Dunia Bawah Tanah Paris
OLEH KORESPONDEN SEDARLAH! DI PRANCIS
SAYA menekan nomor telepon itu, dengan cemas berharap agar ada yang mengangkatnya. ”Halo! Halo!” kata saya. ”Kunci mobil saya jatuh ke selokan! Tolong datang secepatnya!” Satu regu khusus pekerja pelimbahan tiba dalam waktu singkat. Tugas mereka adalah menangani selokan yang tersumbat, menguras air dari ruang bawah tanah yang tergenang, serta menyelamatkan kunci, kacamata, dompet, dan bahkan binatang peliharaan yang sering terjatuh ke dalam salah satu dari ke-18.000 selokan di Paris. Mereka mendapatkan kembali kunci saya, dan dengan napas lega, saya mengucapkan terima kasih sebesar-besarnya kepada mereka.
Pada hari berikutnya, saya memutuskan untuk mengunjungi Musée des Égouts (Museum Pelimbahan) di kawasan Left Bank dari Sungai Seine, berseberangan dengan kapal-kapal wisata sungai yang terkenal dan di bawah naungan Menara Eiffel. Selama kira-kira 130 tahun, Paris dapat membanggakan dunia bawah tanahnya. Saya mencari tahu alasannya dengan meniru lebih dari 90.000 orang yang dengan rasa ingin tahu mengunjungi museum yang unik ini. Ikutlah bersama saya untuk melihat dari dekat apa yang disebut oleh penulis Prancis abad ke-19 yang terkenal, Victor Hugo, sebagai ”usus Lewiatan”—sistem pelimbahan Paris.
”Usus” yang Dapat Dimasuki
Setelah turun kira-kira 5 meter di bawah tanah, saya melihat pajangan pertama museum itu—seekor tikus yang telah diawetkan. Bulu kuduk saya merinding! Konon, untuk setiap penduduk Paris, ada tiga ekor tikus, yang kebal terhadap racun yang paling hebat sekalipun. Yang pasti, mereka sama sekali tidak kekurangan makanan. Setiap hari, tikus-tikus itu melahap 100 ton, atau sepertiga, dari limbah di selokan.

TUGAS LATIHAN:
1) Salin dengan tepat bagian artikel tentang pelimbahan Paris, mulai dari "Dunia Bawah Tanah Paris" sampai dengan "sebesar-besarnya kepada mereka.".
2) Jawablah pertanyaan berikut berdasarkan artikel tentang pelimbahan Paris.
(a) Berapa jumlah selokan di Paris?
(b) Berapa banyak orang yang mengunjungi Musée des Égouts?
(c) Berapa ton limbah di selokan yang dilahap tikus setiap hari?
Catatan ini merupakan bahan tersendiri yang terpisah dari artikel.

Entri data yang tersimpan
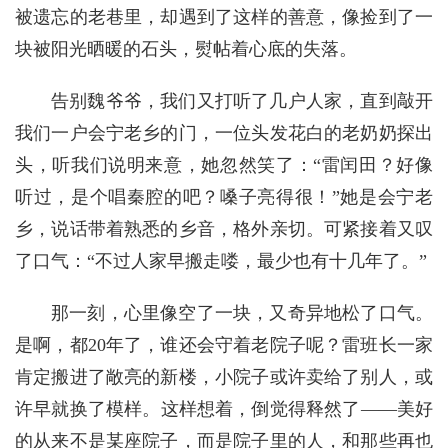
被遗忘的老巷里，却遇到了这样的善意，像捡到了一
块被阳光晒暖的石头，熨帖着心底的失落。
告别魏爷爷，我们又打听了几户人家，直到敲开
我们一户会宁老乡的门，一位头发花白的老奶奶探出
头，听我们说明来意，她忽然笑了：“雷闰田？好像
听过，是个唱秦腔的吧？嗓子亮得很！”她是会宁老
乡，说话带着熟悉的乡音，格外亲切。可紧接着又叹
了口气：“不过人家早搬走喽，最少也有十几年了。”
那一刻，心里像空了一块，又奇异地松了口气。
是啊，都20年了，谁还会守着老院子呢？雷班长一家
肯定搬进了敞亮的新楼，小院子或许卖给了别人，或
许早就换了模样。这样想着，倒觉得释然了——美好
的从来不是某座院子，而是院子里的人，和那些再也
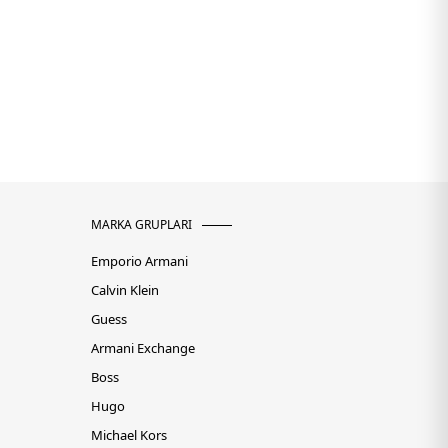
MARKA GRUPLARI
Emporio Armani
Calvin Klein
Guess
Armani Exchange
Boss
Hugo
Michael Kors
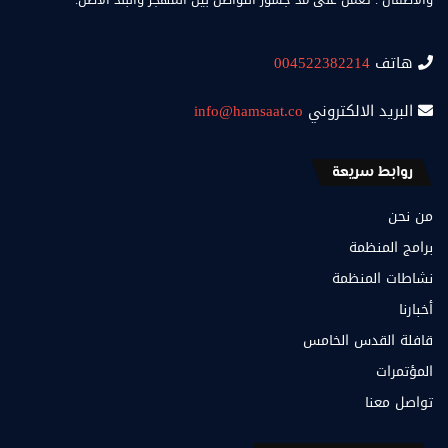
هاتف
004522382214
البريد الالكتروني
info@hamsaat.co
روابط سريعة
من نحن
برامج المنظمة
نشاطات المنظمة
أخبارنا
قافلة القدس الخامس
المؤتمرات
تواصل معنا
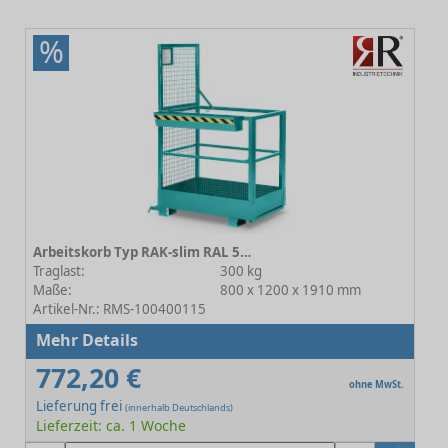
%
Arbeitskorb Typ RAK-slim RAL 5018 Türkisblau
Traglast:
300 kg
Maße:
800 x 1200 x 1910 mm
Artikel-Nr.: RMS-100400115
Mehr Details
772,20 €
ohne MwSt.
Lieferung frei
(innerhalb Deutschlands)
Lieferzeit: ca. 1 Woche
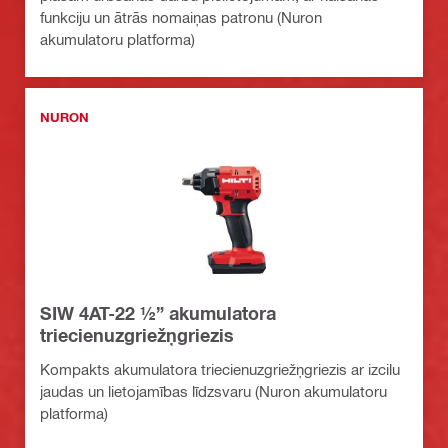
funkciju un ātrās nomaiņas patronu (Nuron
akumulatoru platforma)
NURON
SIW 4AT-22 ½” akumulatora
triecienuzgriežņgriezis
Kompakts akumulatora triecienuzgriežņgriezis ar izcilu
jaudas un lietojamības līdzsvaru (Nuron akumulatoru
platforma)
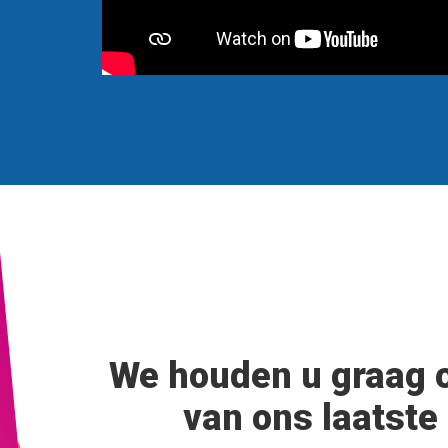
We houden u graag 
van ons laatste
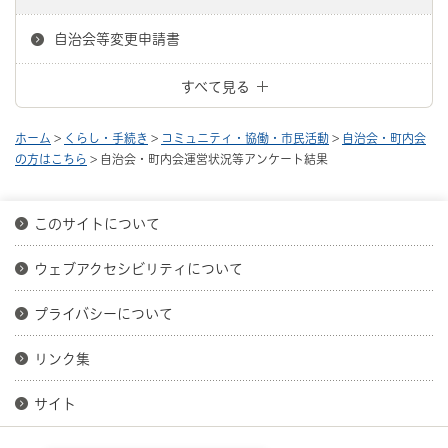
自治会等変更申請書
すべて見る
ホーム
>
くらし・手続き
>
コミュニティ・協働・市民活動
>
自治会・町内会
の方はこちら
> 自治会・町内会運営状況等アンケート結果
このサイトについて
ウェブアクセシビリティについて
プライバシーについて
リンク集
サイト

JAWABAN LATIHAN:
1)
Dunia Bawah Tanah Paris
OLEH KORESPONDEN SEDARLAH! DI PRANCIS
SAYA menekan nomor telepon itu, dengan cemas berharap agar ada yang mengangkatnya. ”Halo! Halo!” kata saya. ”Kunci mobil saya jatuh ke selokan! Tolong datang secepatnya!” Satu regu khusus pekerja pelimbahan tiba dalam waktu singkat. Tugas mereka adalah menangani selokan yang tersumbat, menguras air dari ruang bawah tanah yang tergenang, serta menyelamatkan kunci, kacamata, dompet, dan bahkan binatang peliharaan yang sering terjatuh ke dalam salah satu dari ke-18.000 selokan di Paris. Mereka mendapatkan kembali kunci saya, dan dengan napas lega, saya mengucapkan terima kasih sebesar-besarnya kepada mereka.

2)
(a) 18.000 selokan.
(b) Lebih dari 90.000 orang.
(c) 100 ton, atau sepertiga dari limbah di selokan.